New Delhi: Undisturbed by his silent neighbours in the capital’s Nicholson Cemetery, this leading author has penned numerous works of fiction and nonfiction for both adults and children in a career spanning several decades.
Ranjit Lal, one of India’s foremost writers for children and nature, has authored several books, including the much acclaimed and widely read “The Bossman Adventures,” “Enjoying Birds,” “Faces in the Water,” and “The Crow Chronicles”. In 2010, “Faces in the Water” won the Crossword-Vodafone Award for Children’s Fiction and the Ladli Media Award for Gender Sensitivity in 2011-2012.
His illustrious writing career is an inspiration for many but equally overwhelming is his humble residence next to the Nicholson Cemetery in New Delhi. In the scorching summer of 2016, this correspondent was struggling in the crowded bylanes of the Kashmere Gate area of the national capital to locate his place.

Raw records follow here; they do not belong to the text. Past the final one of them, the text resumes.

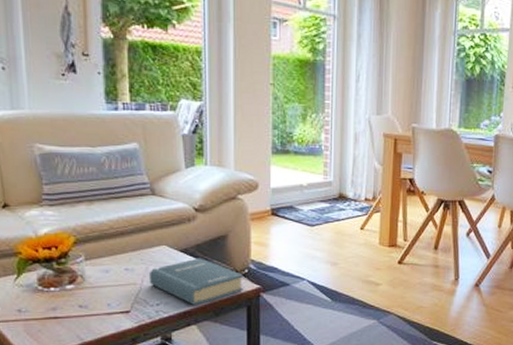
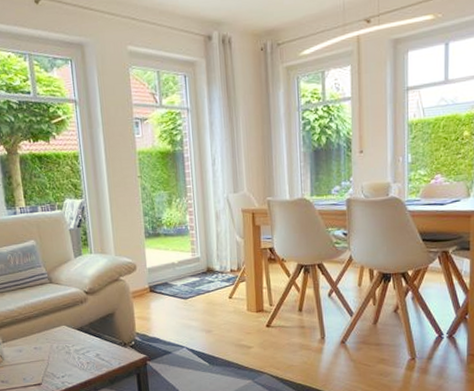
hardback book: present [148,258,243,306] -> none [53,334,132,376]

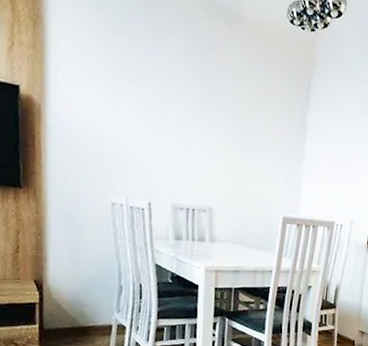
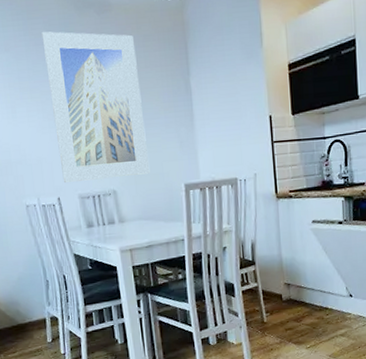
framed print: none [158,24,259,199] -> present [41,31,150,182]

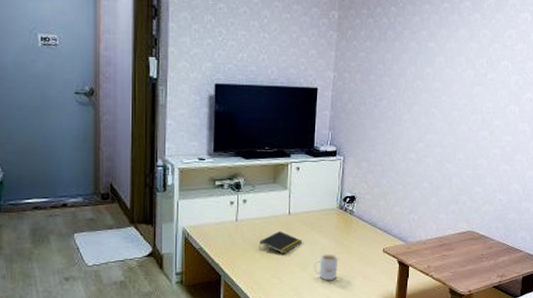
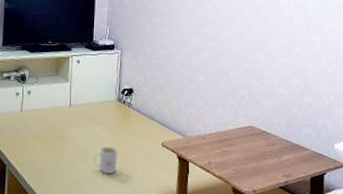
notepad: present [259,231,303,254] -> none [42,122,83,146]

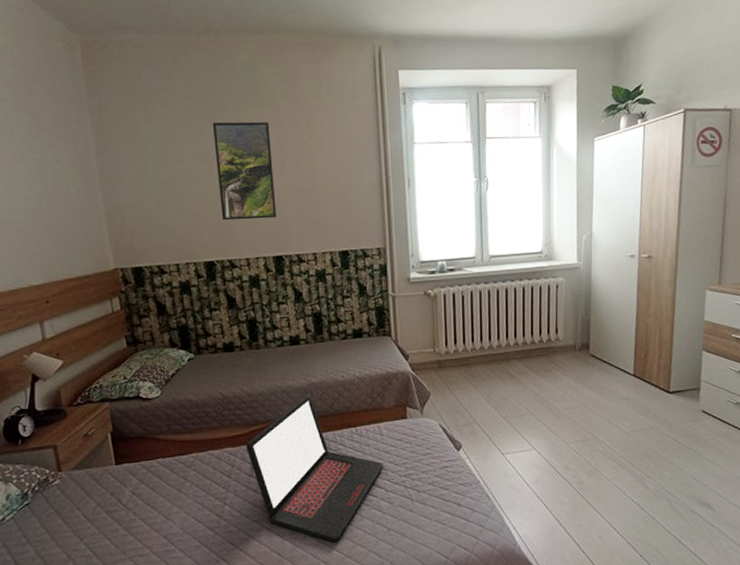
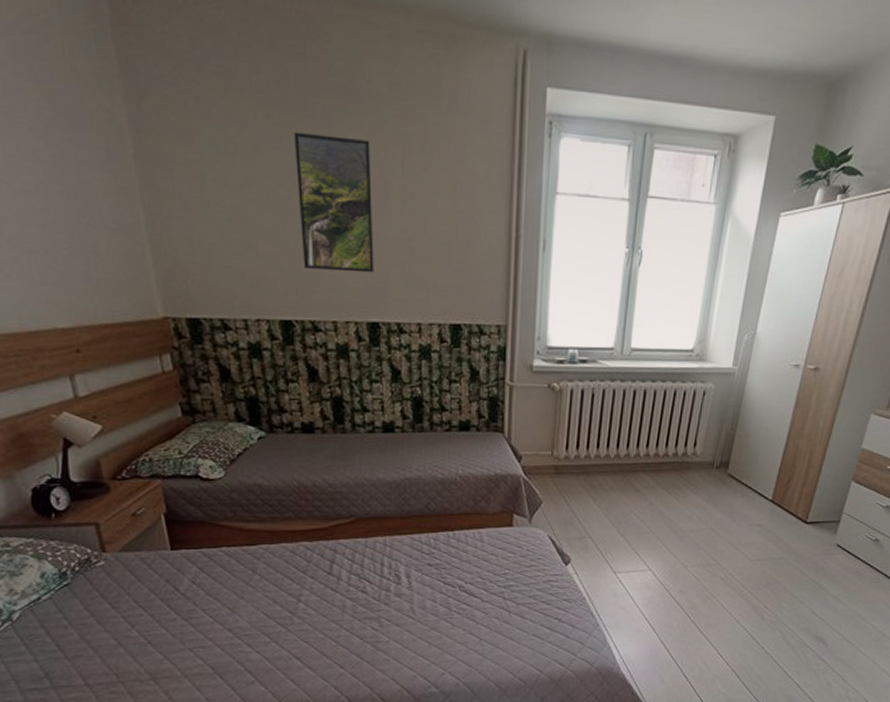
laptop: present [246,395,384,542] -> none [326,491,481,647]

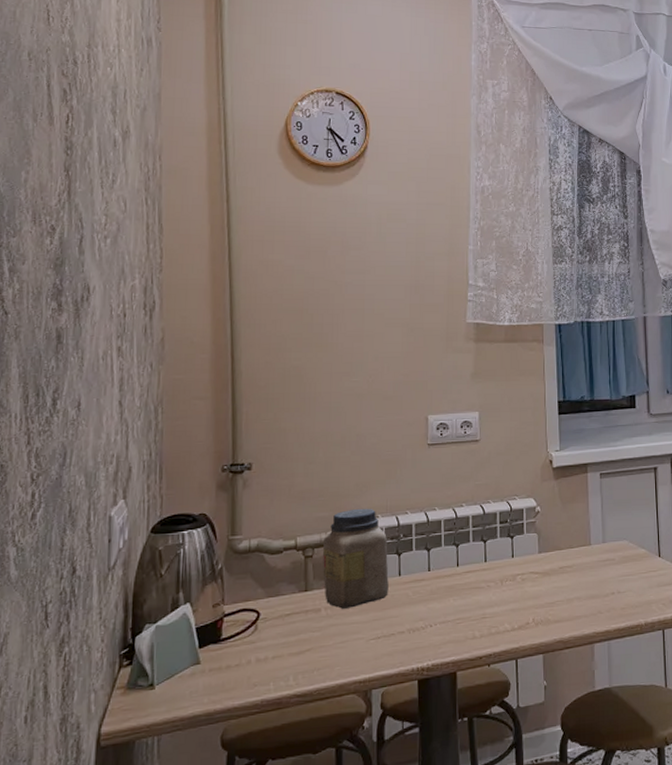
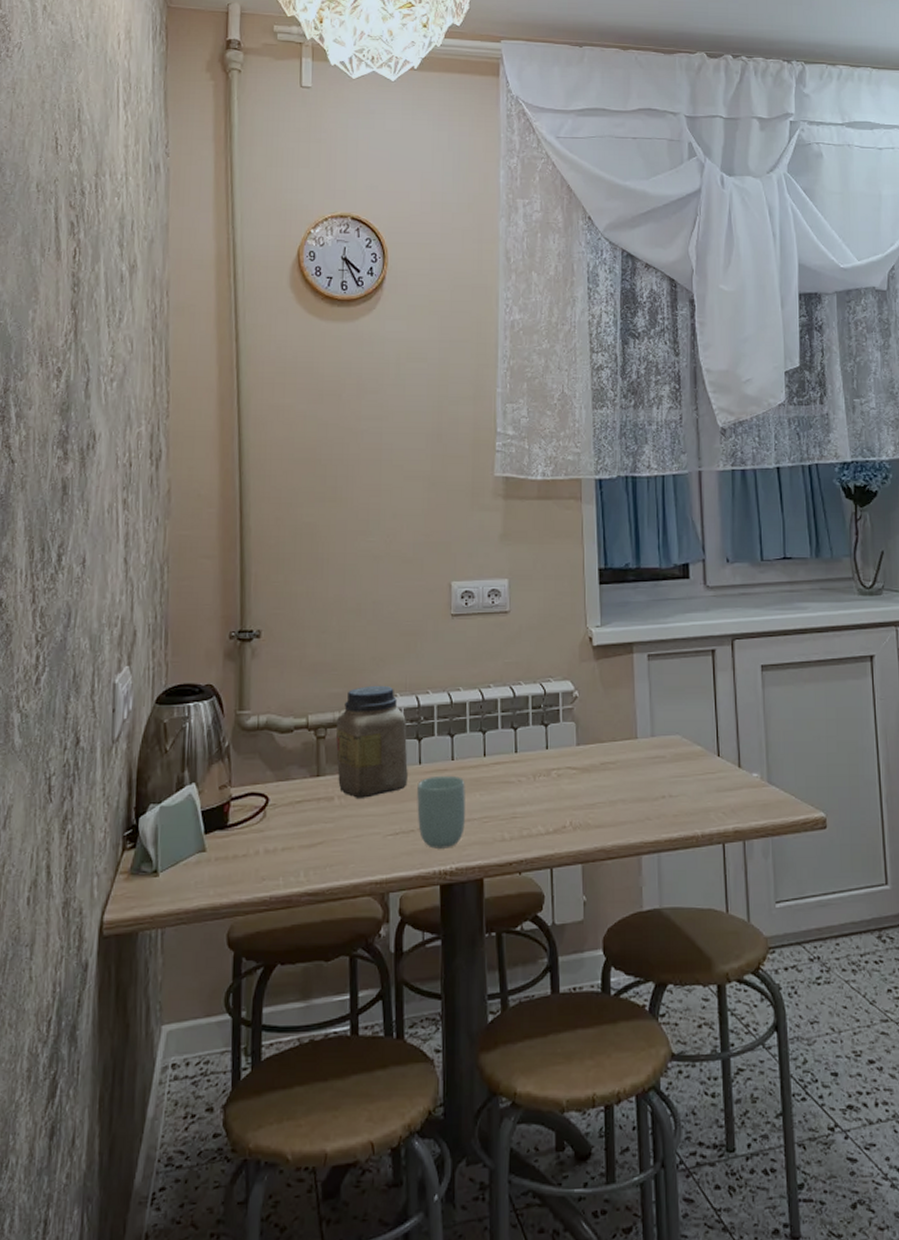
cup: none [397,584,440,649] -> present [417,775,465,849]

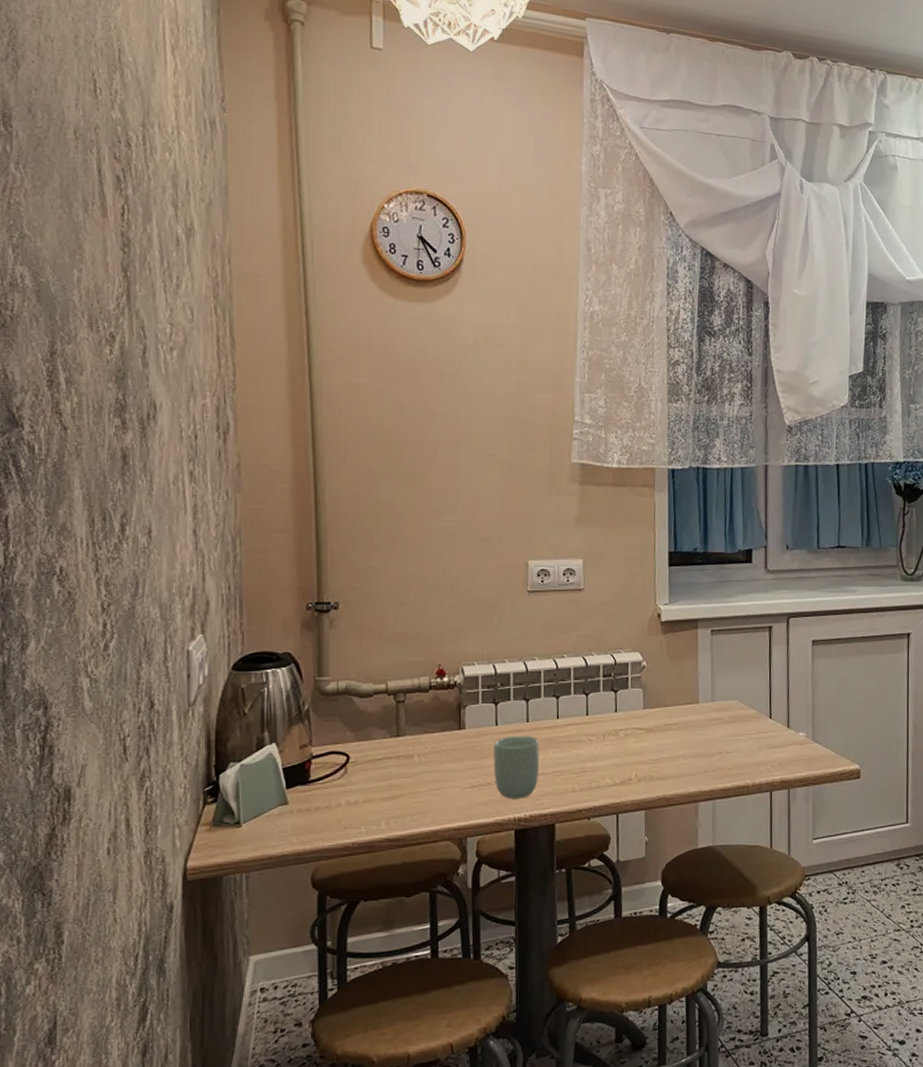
jar: present [336,685,408,800] -> none [415,654,485,757]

Seeking directions from vendors and rickshaw drivers, one managed to locate the duplex apartment, which, right from its entrance, seemed to be an intriguing mix of greenery, bliss and aesthetic beauty.
We sat in the most beautiful room of his house — where he writes — as the much acclaimed author began sharing his perspectives on literature and writing. As I look around, there were numerous photo frames displaying photographs of beautiful women, birds and wildlife that the author has passionately captured.
“I got about writing for children because I enjoy it more than writing for adults. It is a lot more fun. Like all writing, it is a discipline: I write from 8.30 a.m. to 1.00 p.m. mostly every day, but really it’s a 24X7 stint, because the rest of the time you are thinking about what you’re going to write about, or how your story is going to progress or how the characters are going to get out of the mess you’ve put them in,” Lal told IANS in an interview.
Painted in red, the room evokes a sense of nostalgia as the 61-year-old writer has carefully curated every aspect of his room to transport him to yesteryears. There is a comfortable bed, on which he usually relaxes after penning a couple of pages. Two desks, one with an old desktop and the other laden with reference books, sticky notes and diaries, are his constant companions.
There is a CD player and a guitar, fancy table lamps, coffee mugs and toys of racing cars to keep him entertained in solitary hours. And then there is the balcony size window that brings in fresh breeze and sunlight into the room.
An absolute calm and green view meets one’s eyes as Lal peeps out of the window. Little did I realise that the window opens directly into the sombre refuge of the cemetery, with neem, date and tamarind trees dotting the graves of hundreds of Christians who passed away during the British colonial rule of the country.
I could feel goosebumps immediately upon this realisation but Lal impressed upon the fact that his neighbours in the cemetery were “quiet” and that he remains “undisturbed”.
To ensure there are no distractions from birds or jeering monkeys from the trees outside, the heavy Burma-teak writing table with the desktop faces the wall. Another white fold-up desk accommodates all the flotsam and jetsam of notebooks, stationery, mail and well, miscellaneous junk.
Sure, there are mornings when a posse of jungle babblers hammer on the French windows demanding to be let in to see if he has been writing anything seditious, but Lal sits tight and does not yield.
Although Lal is best known for his columns on nature (Down in Jungleland in The Indian Express), it is in his books for children where his creative genius finds utterance. From bringing alive the refined details of the animal kingdom (The parakeet that squawked) to complex issues like female infanticide (Faces in the Water), Lal succeeds in conveying the central message of his books to young readers with an ease which is commendable.
“Writing for children is important because it makes kids use their imagination, which these days, especially, they are forgetting how to do because of TV, Internet and social media. And without imagination, nothing can be achieved in any field from accountancy to zoology”, Lal says.
His language, tone, situations and people are all straight out of childhood memories. There is, thus, little surprise that Lal’s house is home to numerous toys and gadgets for children. A little childhood touch to his surroundings perhaps has a lasting impression on his writing too.
The gifted writer was born in Kolkata in 1955, and educated in Mumbai, graduating in economics and sociology. As a freelance writer and columnist, he has over a thousand articles, short stories, features and photo-features published in over 50 newspapers and magazines in India and abroad.
He has special interest in areas like natural history, photography, humour, satire and automobiles, on which he writes for both adults and children. He is one of the few Indian writers to write satire and humour on a sustained basis.